PROMPT> Write out only the lines from the start of the entries up to and including the line with "función CONTAR.SI.CONJUNTO de Excel"; please skip the pictures.

--- SUPPLIED ENTRIES Enclosed Below ---

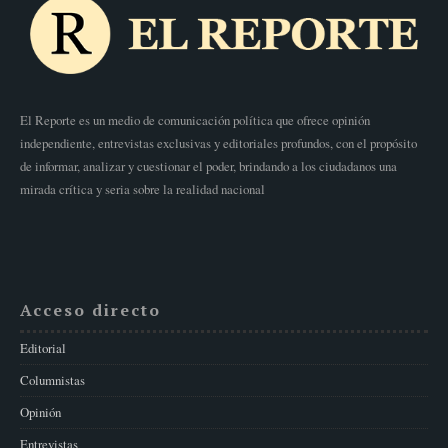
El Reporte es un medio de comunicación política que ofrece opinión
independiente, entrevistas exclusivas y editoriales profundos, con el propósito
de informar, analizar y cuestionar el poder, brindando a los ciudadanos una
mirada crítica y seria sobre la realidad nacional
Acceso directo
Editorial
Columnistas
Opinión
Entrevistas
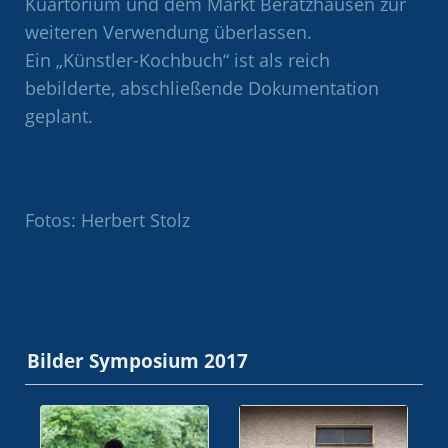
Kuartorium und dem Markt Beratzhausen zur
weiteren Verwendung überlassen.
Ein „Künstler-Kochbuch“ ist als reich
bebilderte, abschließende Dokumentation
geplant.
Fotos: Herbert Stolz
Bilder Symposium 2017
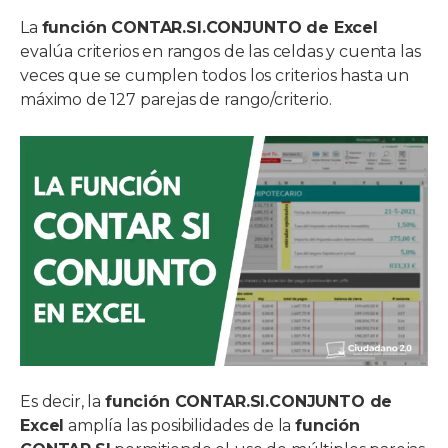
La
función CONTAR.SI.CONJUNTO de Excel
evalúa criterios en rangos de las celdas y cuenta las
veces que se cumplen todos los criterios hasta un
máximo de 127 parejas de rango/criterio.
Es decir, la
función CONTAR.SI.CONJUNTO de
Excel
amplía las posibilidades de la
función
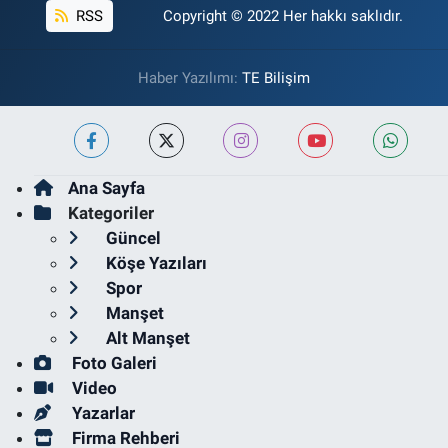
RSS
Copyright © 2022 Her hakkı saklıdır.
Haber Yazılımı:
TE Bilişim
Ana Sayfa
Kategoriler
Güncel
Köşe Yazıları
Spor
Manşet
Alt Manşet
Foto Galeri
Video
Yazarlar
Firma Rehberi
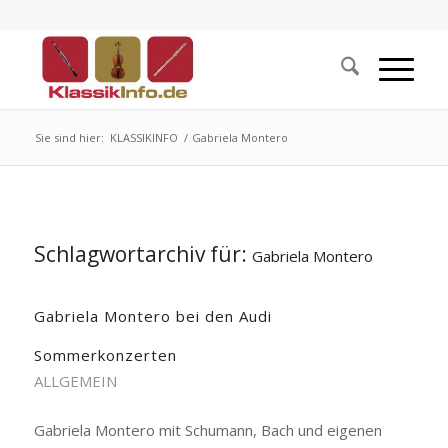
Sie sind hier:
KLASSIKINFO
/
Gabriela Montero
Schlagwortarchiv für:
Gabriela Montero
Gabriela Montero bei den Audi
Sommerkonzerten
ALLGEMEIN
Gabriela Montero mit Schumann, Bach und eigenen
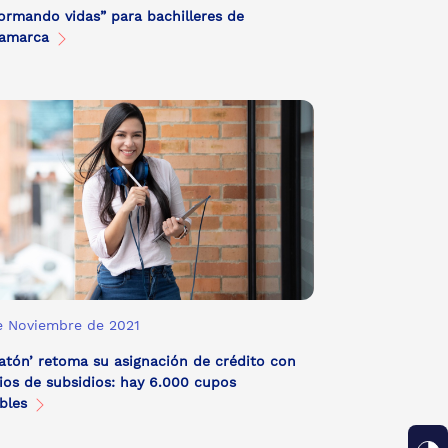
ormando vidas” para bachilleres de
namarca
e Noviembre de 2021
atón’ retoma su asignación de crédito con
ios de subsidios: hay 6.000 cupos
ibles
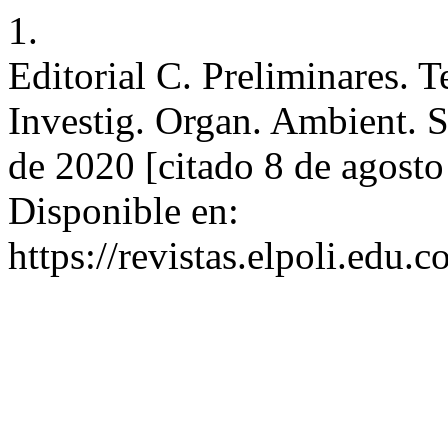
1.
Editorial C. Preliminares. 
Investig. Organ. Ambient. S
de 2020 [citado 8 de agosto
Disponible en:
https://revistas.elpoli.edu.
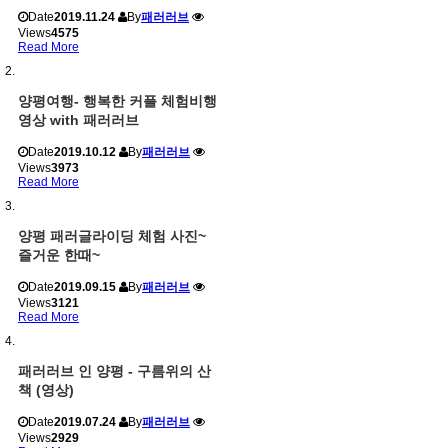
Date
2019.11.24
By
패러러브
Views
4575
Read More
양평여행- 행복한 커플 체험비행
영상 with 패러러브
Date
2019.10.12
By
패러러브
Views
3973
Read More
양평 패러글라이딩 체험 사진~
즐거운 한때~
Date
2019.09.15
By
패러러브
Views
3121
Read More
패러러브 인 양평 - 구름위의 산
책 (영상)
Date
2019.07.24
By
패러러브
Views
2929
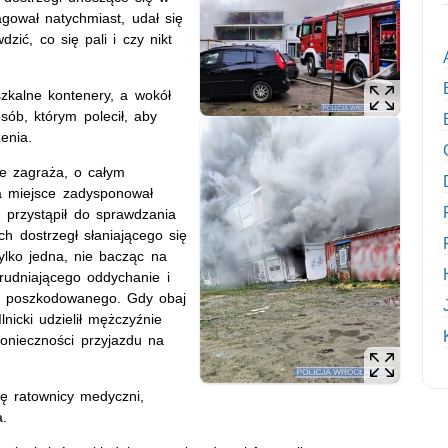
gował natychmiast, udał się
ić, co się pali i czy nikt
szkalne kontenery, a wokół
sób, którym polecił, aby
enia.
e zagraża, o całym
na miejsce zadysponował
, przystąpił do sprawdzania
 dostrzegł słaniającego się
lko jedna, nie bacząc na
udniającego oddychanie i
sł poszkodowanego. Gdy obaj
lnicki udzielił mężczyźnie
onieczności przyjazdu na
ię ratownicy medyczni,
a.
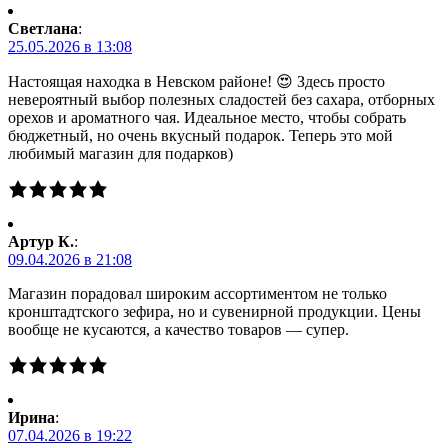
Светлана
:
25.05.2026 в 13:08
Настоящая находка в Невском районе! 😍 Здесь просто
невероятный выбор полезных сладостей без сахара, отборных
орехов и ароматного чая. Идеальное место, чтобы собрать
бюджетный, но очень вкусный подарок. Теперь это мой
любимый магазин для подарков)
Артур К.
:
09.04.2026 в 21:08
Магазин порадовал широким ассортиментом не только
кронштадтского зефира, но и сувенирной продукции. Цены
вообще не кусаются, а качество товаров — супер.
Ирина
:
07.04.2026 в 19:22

--- End of Enclosed SUPPLIED ENTRIES ---

REPLY TO THE TASK>
El Reporte es un medio de comunicación política que ofrece opinión
independiente, entrevistas exclusivas y editoriales profundos, con el propósito
de informar, analizar y cuestionar el poder, brindando a los ciudadanos una
mirada crítica y seria sobre la realidad nacional
Acceso directo
Editorial
Columnistas
Opinión
Entrevistas
Kuartorium und dem Markt Beratzhausen zur
weiteren Verwendung überlassen.
Ein „Künstler-Kochbuch“ ist als reich
bebilderte, abschließende Dokumentation
geplant.
Fotos: Herbert Stolz
Bilder Symposium 2017
La
función CONTAR.SI.CONJUNTO de Excel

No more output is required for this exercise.